== Exercise ==
Set down every one of the following items line for line, keeping each character, space, and line break unchanged.

[Saved entries]
____

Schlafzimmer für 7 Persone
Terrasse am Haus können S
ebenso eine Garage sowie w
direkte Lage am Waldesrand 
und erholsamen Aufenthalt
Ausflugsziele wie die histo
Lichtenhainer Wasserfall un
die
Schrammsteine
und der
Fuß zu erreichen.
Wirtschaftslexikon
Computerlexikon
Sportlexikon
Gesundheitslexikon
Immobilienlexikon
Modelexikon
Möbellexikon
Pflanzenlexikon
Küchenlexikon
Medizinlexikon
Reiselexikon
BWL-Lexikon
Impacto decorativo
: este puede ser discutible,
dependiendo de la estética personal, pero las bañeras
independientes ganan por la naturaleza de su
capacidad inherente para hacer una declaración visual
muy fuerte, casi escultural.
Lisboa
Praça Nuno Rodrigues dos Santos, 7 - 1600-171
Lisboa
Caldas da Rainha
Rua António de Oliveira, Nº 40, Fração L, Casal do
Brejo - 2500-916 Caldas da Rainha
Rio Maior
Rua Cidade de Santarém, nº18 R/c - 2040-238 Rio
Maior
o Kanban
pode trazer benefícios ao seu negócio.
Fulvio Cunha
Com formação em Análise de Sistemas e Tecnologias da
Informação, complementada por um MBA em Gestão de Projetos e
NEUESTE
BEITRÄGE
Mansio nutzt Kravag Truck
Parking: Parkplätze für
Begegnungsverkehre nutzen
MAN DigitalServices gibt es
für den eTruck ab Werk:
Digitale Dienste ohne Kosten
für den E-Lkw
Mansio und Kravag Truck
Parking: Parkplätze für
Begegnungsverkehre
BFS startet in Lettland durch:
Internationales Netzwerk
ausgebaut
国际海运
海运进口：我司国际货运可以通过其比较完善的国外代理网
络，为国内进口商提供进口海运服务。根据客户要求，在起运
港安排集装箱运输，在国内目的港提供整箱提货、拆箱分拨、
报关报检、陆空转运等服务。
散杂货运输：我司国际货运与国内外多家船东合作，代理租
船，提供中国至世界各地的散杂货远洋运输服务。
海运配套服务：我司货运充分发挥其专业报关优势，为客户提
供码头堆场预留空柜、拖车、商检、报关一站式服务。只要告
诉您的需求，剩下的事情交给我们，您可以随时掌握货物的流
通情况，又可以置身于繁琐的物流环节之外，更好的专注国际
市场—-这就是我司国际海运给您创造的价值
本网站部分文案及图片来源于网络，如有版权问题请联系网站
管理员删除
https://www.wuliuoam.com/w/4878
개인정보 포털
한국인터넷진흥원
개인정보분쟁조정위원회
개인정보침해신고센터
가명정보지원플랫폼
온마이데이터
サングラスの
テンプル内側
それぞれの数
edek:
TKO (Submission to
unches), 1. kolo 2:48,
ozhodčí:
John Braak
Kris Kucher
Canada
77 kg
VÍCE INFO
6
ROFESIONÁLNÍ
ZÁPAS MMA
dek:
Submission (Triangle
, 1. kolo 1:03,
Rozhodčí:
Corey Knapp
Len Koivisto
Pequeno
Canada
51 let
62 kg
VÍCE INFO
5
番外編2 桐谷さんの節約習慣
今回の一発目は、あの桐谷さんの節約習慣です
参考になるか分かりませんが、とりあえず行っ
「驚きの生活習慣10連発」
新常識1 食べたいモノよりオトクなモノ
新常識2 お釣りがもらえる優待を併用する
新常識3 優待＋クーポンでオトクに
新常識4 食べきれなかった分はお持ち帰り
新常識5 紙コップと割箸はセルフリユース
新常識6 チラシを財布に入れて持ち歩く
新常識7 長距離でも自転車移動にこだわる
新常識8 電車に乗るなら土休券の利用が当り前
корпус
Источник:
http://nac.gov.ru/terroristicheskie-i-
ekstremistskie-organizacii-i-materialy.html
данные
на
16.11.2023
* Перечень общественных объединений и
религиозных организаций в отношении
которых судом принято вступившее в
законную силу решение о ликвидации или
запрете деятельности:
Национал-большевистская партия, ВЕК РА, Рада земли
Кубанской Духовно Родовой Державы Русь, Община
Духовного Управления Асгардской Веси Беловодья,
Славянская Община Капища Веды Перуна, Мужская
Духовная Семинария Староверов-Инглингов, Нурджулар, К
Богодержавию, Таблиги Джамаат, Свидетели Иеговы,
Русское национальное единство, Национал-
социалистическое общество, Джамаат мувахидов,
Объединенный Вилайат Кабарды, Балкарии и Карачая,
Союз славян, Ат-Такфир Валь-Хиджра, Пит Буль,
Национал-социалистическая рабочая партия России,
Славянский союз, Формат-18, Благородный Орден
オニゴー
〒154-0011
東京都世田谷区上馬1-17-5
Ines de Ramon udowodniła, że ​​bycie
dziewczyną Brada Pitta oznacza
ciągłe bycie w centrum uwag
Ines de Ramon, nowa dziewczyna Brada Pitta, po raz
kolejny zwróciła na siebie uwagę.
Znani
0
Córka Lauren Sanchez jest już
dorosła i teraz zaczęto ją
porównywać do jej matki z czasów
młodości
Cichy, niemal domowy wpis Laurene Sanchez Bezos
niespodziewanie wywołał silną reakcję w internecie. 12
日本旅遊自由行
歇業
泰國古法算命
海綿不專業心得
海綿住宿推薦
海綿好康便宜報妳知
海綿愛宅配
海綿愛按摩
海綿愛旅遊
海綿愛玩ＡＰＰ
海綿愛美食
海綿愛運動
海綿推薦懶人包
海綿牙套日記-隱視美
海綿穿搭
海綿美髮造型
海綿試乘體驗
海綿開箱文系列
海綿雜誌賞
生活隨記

____

== Result below ==
Schlafzimmer für 7 Persone
Terrasse am Haus können S
ebenso eine Garage sowie w
direkte Lage am Waldesrand 
und erholsamen Aufenthalt
Ausflugsziele wie die histo
Lichtenhainer Wasserfall un
die
Schrammsteine
und der
Fuß zu erreichen.
Wirtschaftslexikon
Computerlexikon
Sportlexikon
Gesundheitslexikon
Immobilienlexikon
Modelexikon
Möbellexikon
Pflanzenlexikon
Küchenlexikon
Medizinlexikon
Reiselexikon
BWL-Lexikon
Impacto decorativo
: este puede ser discutible,
dependiendo de la estética personal, pero las bañeras
independientes ganan por la naturaleza de su
capacidad inherente para hacer una declaración visual
muy fuerte, casi escultural.
Lisboa
Praça Nuno Rodrigues dos Santos, 7 - 1600-171
Lisboa
Caldas da Rainha
Rua António de Oliveira, Nº 40, Fração L, Casal do
Brejo - 2500-916 Caldas da Rainha
Rio Maior
Rua Cidade de Santarém, nº18 R/c - 2040-238 Rio
Maior
o Kanban
pode trazer benefícios ao seu negócio.
Fulvio Cunha
Com formação em Análise de Sistemas e Tecnologias da
Informação, complementada por um MBA em Gestão de Projetos e
NEUESTE
BEITRÄGE
Mansio nutzt Kravag Truck
Parking: Parkplätze für
Begegnungsverkehre nutzen
MAN DigitalServices gibt es
für den eTruck ab Werk:
Digitale Dienste ohne Kosten
für den E-Lkw
Mansio und Kravag Truck
Parking: Parkplätze für
Begegnungsverkehre
BFS startet in Lettland durch:
Internationales Netzwerk
ausgebaut
国际海运
海运进口：我司国际货运可以通过其比较完善的国外代理网
络，为国内进口商提供进口海运服务。根据客户要求，在起运
港安排集装箱运输，在国内目的港提供整箱提货、拆箱分拨、
报关报检、陆空转运等服务。
散杂货运输：我司国际货运与国内外多家船东合作，代理租
船，提供中国至世界各地的散杂货远洋运输服务。
海运配套服务：我司货运充分发挥其专业报关优势，为客户提
供码头堆场预留空柜、拖车、商检、报关一站式服务。只要告
诉您的需求，剩下的事情交给我们，您可以随时掌握货物的流
通情况，又可以置身于繁琐的物流环节之外，更好的专注国际
市场—-这就是我司国际海运给您创造的价值
本网站部分文案及图片来源于网络，如有版权问题请联系网站
管理员删除
https://www.wuliuoam.com/w/4878
개인정보 포털
한국인터넷진흥원
개인정보분쟁조정위원회
개인정보침해신고센터
가명정보지원플랫폼
온마이데이터
サングラスの
テンプル内側
それぞれの数
edek:
TKO (Submission to
unches), 1. kolo 2:48,
ozhodčí:
John Braak
Kris Kucher
Canada
77 kg
VÍCE INFO
6
ROFESIONÁLNÍ
ZÁPAS MMA
dek:
Submission (Triangle
, 1. kolo 1:03,
Rozhodčí:
Corey Knapp
Len Koivisto
Pequeno
Canada
51 let
62 kg
VÍCE INFO
5
番外編2 桐谷さんの節約習慣
今回の一発目は、あの桐谷さんの節約習慣です
参考になるか分かりませんが、とりあえず行っ
「驚きの生活習慣10連発」
新常識1 食べたいモノよりオトクなモノ
新常識2 お釣りがもらえる優待を併用する
新常識3 優待＋クーポンでオトクに
新常識4 食べきれなかった分はお持ち帰り
新常識5 紙コップと割箸はセルフリユース
新常識6 チラシを財布に入れて持ち歩く
新常識7 長距離でも自転車移動にこだわる
新常識8 電車に乗るなら土休券の利用が当り前
корпус
Источник:
http://nac.gov.ru/terroristicheskie-i-
ekstremistskie-organizacii-i-materialy.html
данные
на
16.11.2023
* Перечень общественных объединений и
религиозных организаций в отношении
которых судом принято вступившее в
законную силу решение о ликвидации или
запрете деятельности:
Национал-большевистская партия, ВЕК РА, Рада земли
Кубанской Духовно Родовой Державы Русь, Община
Духовного Управления Асгардской Веси Беловодья,
Славянская Община Капища Веды Перуна, Мужская
Духовная Семинария Староверов-Инглингов, Нурджулар, К
Богодержавию, Таблиги Джамаат, Свидетели Иеговы,
Русское национальное единство, Национал-
социалистическое общество, Джамаат мувахидов,
Объединенный Вилайат Кабарды, Балкарии и Карачая,
Союз славян, Ат-Такфир Валь-Хиджра, Пит Буль,
Национал-социалистическая рабочая партия России,
Славянский союз, Формат-18, Благородный Орден
オニゴー
〒154-0011
東京都世田谷区上馬1-17-5
Ines de Ramon udowodniła, że ​​bycie
dziewczyną Brada Pitta oznacza
ciągłe bycie w centrum uwag
Ines de Ramon, nowa dziewczyna Brada Pitta, po raz
kolejny zwróciła na siebie uwagę.
Znani
0
Córka Lauren Sanchez jest już
dorosła i teraz zaczęto ją
porównywać do jej matki z czasów
młodości
Cichy, niemal domowy wpis Laurene Sanchez Bezos
niespodziewanie wywołał silną reakcję w internecie. 12
日本旅遊自由行
歇業
泰國古法算命
海綿不專業心得
海綿住宿推薦
海綿好康便宜報妳知
海綿愛宅配
海綿愛按摩
海綿愛旅遊
海綿愛玩ＡＰＰ
海綿愛美食
海綿愛運動
海綿推薦懶人包
海綿牙套日記-隱視美
海綿穿搭
海綿美髮造型
海綿試乘體驗
海綿開箱文系列
海綿雜誌賞
生活隨記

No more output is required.